Question

The value of the sum $\sum\limits_{k=1}^{n}{\left( \tan {{2}^{k-1}}\cdot \sec {{2}^{k}} \right)}$ is
(a) $\tan {{2}^{n}}$
(b) $\tan {{2}^{n}}-1$
(c) $\tan {{2}^{n}}-\tan 1$
(d) $\cos {{2}^{n}}-\cos 2$

Answer 1

Hint:First, we will convert the given equation i.e. $\sum\limits_{k=1}^{n}{\left( \tan {{2}^{k-1}}\cdot \sec {{2}^{k}} \right)}$ in sin and cos terms using the trigonometric formula $\tan \theta =\dfrac{\sin \theta }{\cos \theta },\sec \theta =\dfrac{1}{\cos \theta }$ . Then, on further simplification we will have equation to be solved as $\sum\limits_{k=1}^{n}{\left( \tan {{2}^{k}}-\tan {{2}^{k-1}} \right)}$ . Thus, on substituting the values of k we will get our answer.

Complete step-by-step answer:
Here, we have to find the value of equation $\sum\limits_{k=1}^{n}{\left( \tan {{2}^{k-1}}\cdot \sec {{2}^{k}} \right)}$ . So, first we will convert tan and sec functions into the form of sin and cos terms using the formula $\tan \theta =\dfrac{\sin \theta }{\cos \theta },\sec \theta =\dfrac{1}{\cos \theta }$ .
So, on using the formula we can write it as
$\tan {{2}^{k-1}}\cdot \sec {{2}^{k}}=\dfrac{\sin {{2}^{k-1}}}{\cos {{2}^{k-1}}\cdot \cos {{2}^{k}}}$ …………………(1)
Now we can write ${{2}^{k-1}}={{2}^{k}}-{{2}^{k-1}}$ . We know the rule that ${{a}^{m-n}}=\dfrac{{{a}^{m}}}{{{a}^{n}}}$ . So, on solving the equation ${{2}^{k-1}}={{2}^{k}}-{{2}^{k-1}}$ we get the value $\dfrac{{{2}^{k}}}{{{2}^{1}}}$ as shown below.
${{2}^{k}}-{{2}^{k-1}}={{2}^{k}}\left( 1-{{2}^{-1}} \right)$
On further solving, we get
$={{2}^{k}}\left( 1-\dfrac{1}{2} \right)=\dfrac{{{2}^{k}}}{2}$
Thus, we got ${{2}^{k-1}}={{2}^{k}}-{{2}^{k-1}}$ which is equal to $\dfrac{{{2}^{k}}}{{{2}^{1}}}$ . So, we will put this value i.e. ${{2}^{k-1}}={{2}^{k}}-{{2}^{k-1}}$ in equation (1) in numerator part only.

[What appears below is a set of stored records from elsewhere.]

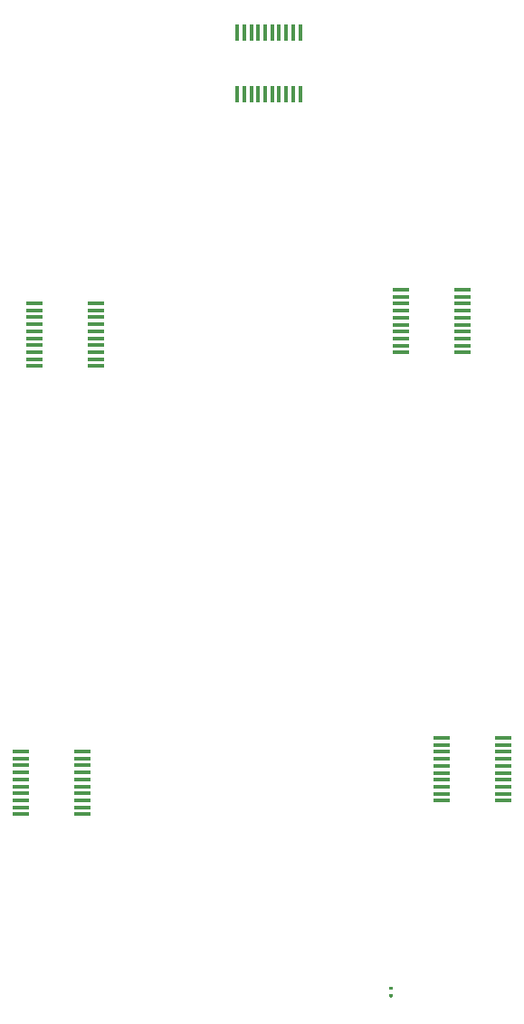
<source format=gbr>
%TF.GenerationSoftware,KiCad,Pcbnew,(5.1.8)-1*%
%TF.CreationDate,2021-02-27T15:52:15-06:00*%
%TF.ProjectId,CircuitBoard,43697263-7569-4744-926f-6172642e6b69,rev?*%
%TF.SameCoordinates,Original*%
%TF.FileFunction,Paste,Top*%
%TF.FilePolarity,Positive*%
%FSLAX46Y46*%
G04 Gerber Fmt 4.6, Leading zero omitted, Abs format (unit mm)*
G04 Created by KiCad (PCBNEW (5.1.8)-1) date 2021-02-27 15:52:15*
%MOMM*%
%LPD*%
G01*
G04 APERTURE LIST*
%ADD10R,1.570000X0.410000*%
%ADD11R,0.410000X1.570000*%
G04 APERTURE END LIST*
D10*
%TO.C,U5*%
X105080000Y-95635000D03*
X105080000Y-94985000D03*
X105080000Y-94335000D03*
X105080000Y-93685000D03*
X105080000Y-93035000D03*
X105080000Y-92385000D03*
X105080000Y-91735000D03*
X105080000Y-91085000D03*
X105080000Y-90435000D03*
X105080000Y-89785000D03*
X110820000Y-89785000D03*
X110820000Y-90435000D03*
X110820000Y-91085000D03*
X110820000Y-91735000D03*
X110820000Y-92385000D03*
X110820000Y-93035000D03*
X110820000Y-93685000D03*
X110820000Y-94335000D03*
X110820000Y-94985000D03*
X110820000Y-95635000D03*
%TD*%
%TO.C,U4*%
X103810000Y-137545000D03*
X103810000Y-136895000D03*
X103810000Y-136245000D03*
X103810000Y-135595000D03*
X103810000Y-134945000D03*
X103810000Y-134295000D03*
X103810000Y-133645000D03*
X103810000Y-132995000D03*
X103810000Y-132345000D03*
X103810000Y-131695000D03*
X109550000Y-131695000D03*
X109550000Y-132345000D03*
X109550000Y-132995000D03*
X109550000Y-133645000D03*
X109550000Y-134295000D03*
X109550000Y-134945000D03*
X109550000Y-135595000D03*
X109550000Y-136245000D03*
X109550000Y-136895000D03*
X109550000Y-137545000D03*
%TD*%
%TO.C,U3*%
X145110000Y-88515000D03*
X145110000Y-89165000D03*
X145110000Y-89815000D03*
X145110000Y-90465000D03*
X145110000Y-91115000D03*
X145110000Y-91765000D03*
X145110000Y-92415000D03*
X145110000Y-93065000D03*
X145110000Y-93715000D03*
X145110000Y-94365000D03*
X139370000Y-94365000D03*
X139370000Y-93715000D03*
X139370000Y-93065000D03*
X139370000Y-92415000D03*
X139370000Y-91765000D03*
X139370000Y-91115000D03*
X139370000Y-90465000D03*
X139370000Y-89815000D03*
X139370000Y-89165000D03*
X139370000Y-88515000D03*
%TD*%
D11*
%TO.C,U2*%
X124075000Y-64440000D03*
X124725000Y-64440000D03*
X125375000Y-64440000D03*
X126025000Y-64440000D03*
X126675000Y-64440000D03*
X127325000Y-64440000D03*
X127975000Y-64440000D03*
X128625000Y-64440000D03*
X129275000Y-64440000D03*
X129925000Y-64440000D03*
X129925000Y-70180000D03*
X129275000Y-70180000D03*
X128625000Y-70180000D03*
X127975000Y-70180000D03*
X127325000Y-70180000D03*
X126675000Y-70180000D03*
X126025000Y-70180000D03*
X125375000Y-70180000D03*
X124725000Y-70180000D03*
X124075000Y-70180000D03*
%TD*%
D10*
%TO.C,U1*%
X148920000Y-130425000D03*
X148920000Y-131075000D03*
X148920000Y-131725000D03*
X148920000Y-132375000D03*
X148920000Y-133025000D03*
X148920000Y-133675000D03*
X148920000Y-134325000D03*
X148920000Y-134975000D03*
X148920000Y-135625000D03*
X148920000Y-136275000D03*
X143180000Y-136275000D03*
X143180000Y-135625000D03*
X143180000Y-134975000D03*
X143180000Y-134325000D03*
X143180000Y-133675000D03*
X143180000Y-133025000D03*
X143180000Y-132375000D03*
X143180000Y-131725000D03*
X143180000Y-131075000D03*
X143180000Y-130425000D03*
%TD*%
%TO.C,R1*%
G36*
G01*
X138530500Y-153992000D02*
X138329500Y-153992000D01*
G75*
G02*
X138250000Y-153912500I0J79500D01*
G01*
X138250000Y-153753500D01*
G75*
G02*
X138329500Y-153674000I79500J0D01*
G01*
X138530500Y-153674000D01*
G75*
G02*
X138610000Y-153753500I0J-79500D01*
G01*
X138610000Y-153912500D01*
G75*
G02*
X138530500Y-153992000I-79500J0D01*
G01*
G37*
G36*
G01*
X138530500Y-154682000D02*
X138329500Y-154682000D01*
G75*
G02*
X138250000Y-154602500I0J79500D01*
G01*
X138250000Y-154443500D01*
G75*
G02*
X138329500Y-154364000I79500J0D01*
G01*
X138530500Y-154364000D01*
G75*
G02*
X138610000Y-154443500I0J-79500D01*
G01*
X138610000Y-154602500D01*
G75*
G02*
X138530500Y-154682000I-79500J0D01*
G01*
G37*
%TD*%
M02*

</source>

So, we will get as
$=\dfrac{\sin \left( {{2}^{k}}-{{2}^{k-1}} \right)}{\cos {{2}^{k-1}}\cdot \cos {{2}^{k}}}$
Now, we will use the formula $\sin \left( a-b \right)=\sin a\cos b-\cos a\sin b$ . So, on using this we can write equation as
$=\dfrac{\sin {{2}^{k}}\cos {{2}^{k-1}}-\cos {{2}^{k}}\sin {{2}^{k-1}}}{\cos {{2}^{k-1}}\cos {{2}^{k}}}$
On further solving i.e. dividing each term with denominator we get
$=\dfrac{\sin {{2}^{k}}\cos {{2}^{k-1}}}{\cos {{2}^{k-1}}\cos {{2}^{k}}}-\dfrac{\cos {{2}^{k}}\sin {{2}^{k-1}}}{\cos {{2}^{k-1}}\cos {{2}^{k}}}$
Cancelling the same terms. We will get
$=\dfrac{\sin {{2}^{k}}}{\cos {{2}^{k}}}-\dfrac{\sin {{2}^{k-1}}}{\cos {{2}^{k-1}}}$
$=\tan {{2}^{k}}-\tan {{2}^{k-1}}$
Thus, we have our equation as $\sum\limits_{k=1}^{n}{\left( \tan {{2}^{k}}-\tan {{2}^{k-1}} \right)}$
On substituting the value of k as 1 in second term and k as n in first term, we will get
$=\tan {{2}^{n}}-\tan {{2}^{1-1}}$
$=\tan {{2}^{n}}-\tan {{2}^{0}}$
We know that any term raised to zero is equal to 1. So, here we will get answer as
$=\tan {{2}^{n}}-\tan 1$
Thus, option (c) is the correct answer.

Note: Be careful while writing the value of ${{2}^{k-1}}$ . If we directly write value as $\dfrac{{{2}^{k}}}{{{2}^{1}}}$ and substituting in the equation, we will get equation as $\dfrac{\sin \left( \dfrac{{{2}^{k}}}{2} \right)}{\cos \left( \dfrac{{{2}^{k}}}{2} \right)\cdot \cos {{2}^{k}}}$ and will not able to simply further by this. So, do not make this mistake. Otherwise will not be able to convert this equation into its original form of tan function.